Transform IT Operations with ServiceNow AIOps
Many organisations, especially in public sector, spend time and money reacting to IT-related events. IT operations teams are fire-fighting against issues and maintenance, unable to get on a solid footing to make meaningful transformation. In some cases, the fire-fighting is compounded by siloed teams, legacy technologies, and a lack of clear visibility.
As we rely on digital services more for things like our health and finances, the old break-fix model of resolving issues after impact is no longer fit for purpose. All too often teams are trawling through both people and machine generated noise, increasing the amount of time taken to resolve service issues. Downstream, these challenges can lead to staff burnout or retention problems, poor user experience, lost productivity, and a lack of innovation. Operations teams need to move from reactive mode to proactive and self-healing operations.
In this blog post we’ll look at some of the ways ServiceNow IT Operations Management (ITOM) can reduce the volume of incidents from people and machines using Artificial Intelligence (AI) enhanced automation. The first section will discuss converging IT Service Management (ITSM) and IT Operations Management onto a common platform and data model. Moving on, we can identify service issues and automate remediation with AIOps (Artificial Intelligence for IT Operations).
ITOM Overview
IT operations refers to the tools and processes an organisation uses to to manage their IT infrastructure. It encompasses a variety of functions aimed at ensuring the stability, availability, and performance of IT systems.
For completeness, IT Service Management (ITSM) refers to the practices and processes an organisation uses to deliver and manage IT services in accordance with the needs of the business. IT departments use ITSM to manage system outages (incidents), investigations (problems), fixes or updates (changes), and user requests. Without these processes, services provided by IT operations would suffer; degrading customer experience and slowing down or preventing users from working.
Since both service management and operations management are essential functions of IT, having them exist in silos isn’t optimal. ITSM and ITOM work better together. By taking an integrated approach, IT can open up a comprehensive view of services and operations to aid decision making, communication, resource allocation, automation, security, and incident, problem, and change management. Longer term, IT can scale more effectively as requirements and technologies change.

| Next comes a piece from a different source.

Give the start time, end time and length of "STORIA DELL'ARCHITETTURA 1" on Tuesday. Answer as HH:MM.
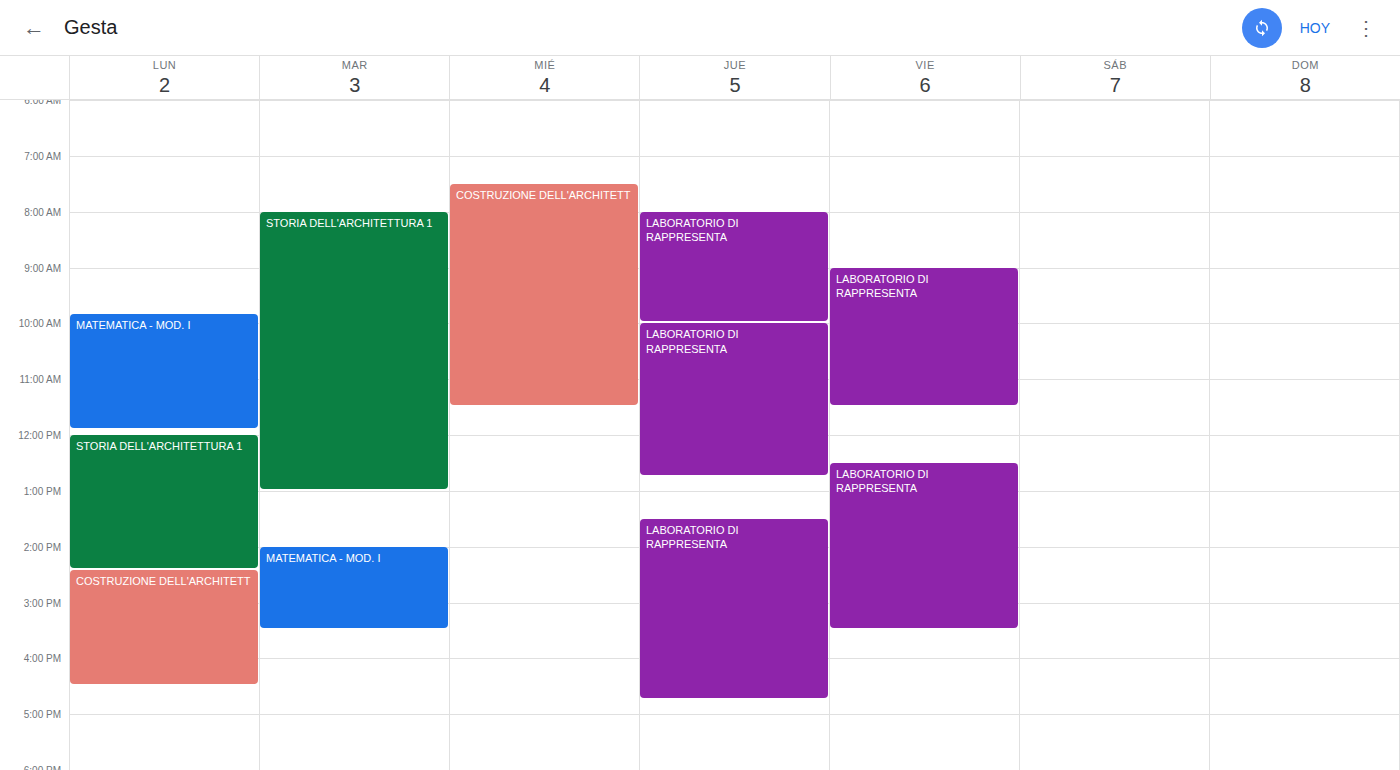
08:00 to 13:00, 5 hours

The ITOM journey to AIOps can be broken down into 3 phases; Visibility, Health, and Log Analytics:
1. Visibility
ITOM Visibility provides complete visibility into the IT estate, with additional capabilities to help organisations automate, prioritise, and align resources with their business services. You can see the full feature list in the ITOM Visibility documentation, but some key examples include:
- Agentless and Agent-Based Discovery – ensures full discovery of all on-premises, cloud, and hybrid infrastructure. The Agent Client Collector provides additional monitoring and log collection from a single, unified platform.
- Service Graph Connectors – out-of-the-box connectors that enrich the CMDB (Configuration Management Database) with third-party data sources. A multi-source CMDB benefits from additional context and enhanced accuracy, whilst automatically updating new or dynamic assets.
- Service Mapping – visualises business services with associated relationships and dependencies into service maps. Allows for full business and application context to be applied through all levels of operations, from assessing the impact of change requests to quickly identifying the infrastructure component(s) causing a service outage.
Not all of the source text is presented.